Description of the task: Rewrite the lines of the records below with each "phylum" renamed to "division" and all other wording unchanged, leaving out the pictures.

Materials provided:

------

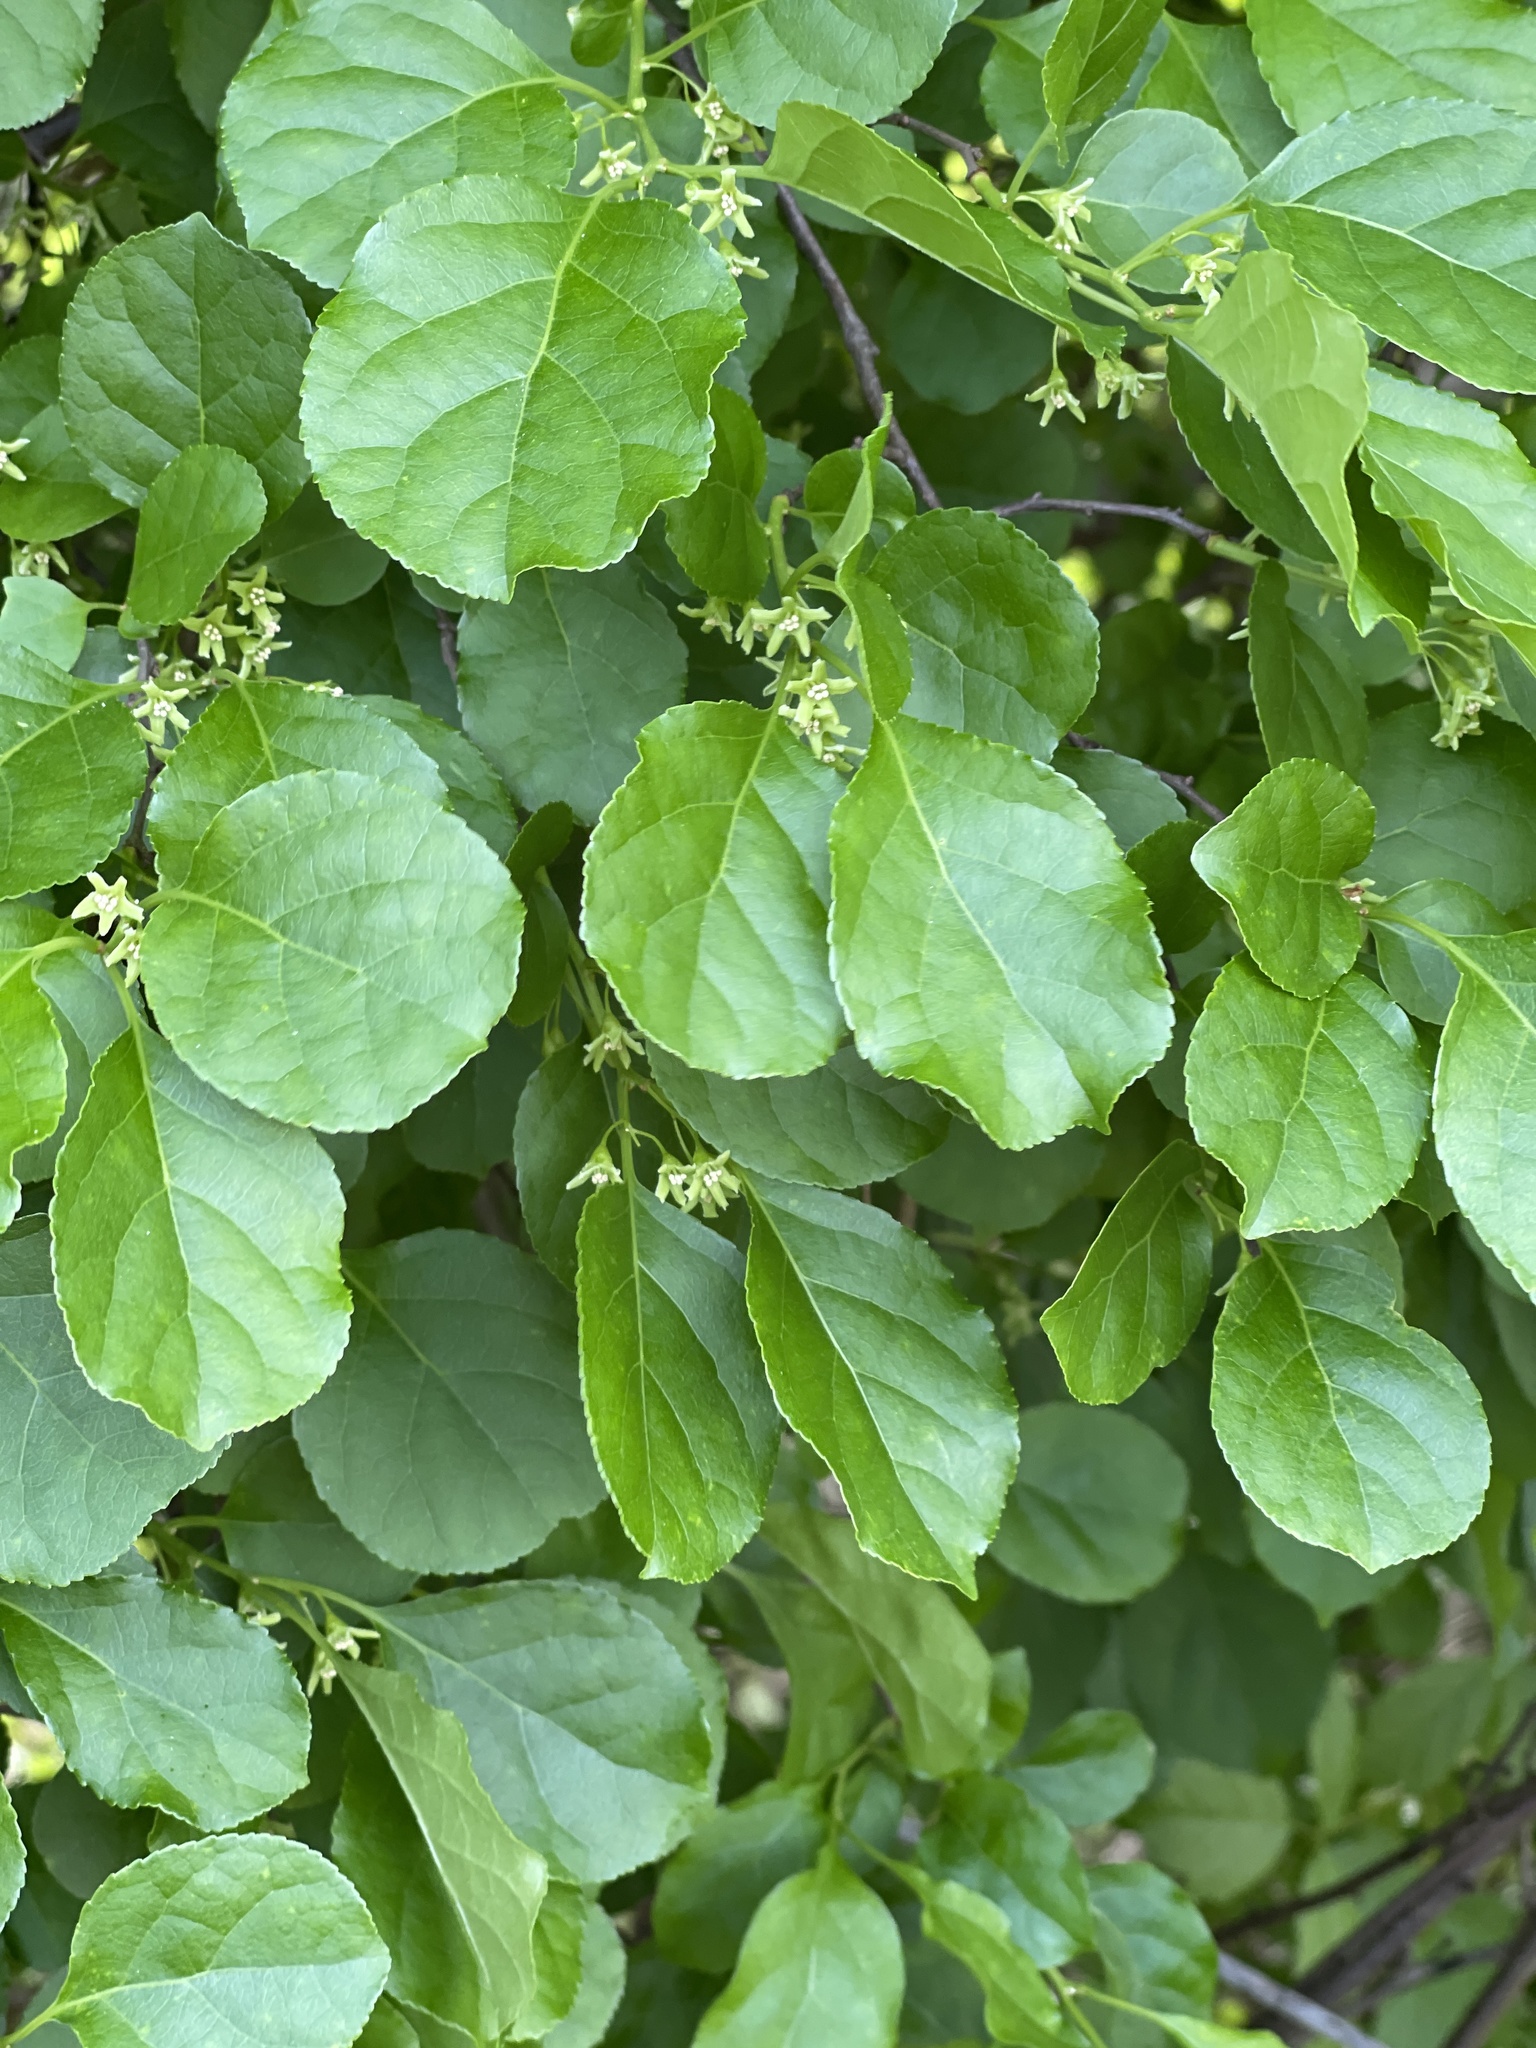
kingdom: Plantae
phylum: Tracheophyta
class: Magnoliopsida
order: Celastrales
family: Celastraceae
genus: Celastrus
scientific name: Celastrus orbiculatus
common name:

------

Written response:
kingdom: Plantae
division: Tracheophyta
class: Magnoliopsida
order: Celastrales
family: Celastraceae
genus: Celastrus
scientific name: Celastrus orbiculatus
common name:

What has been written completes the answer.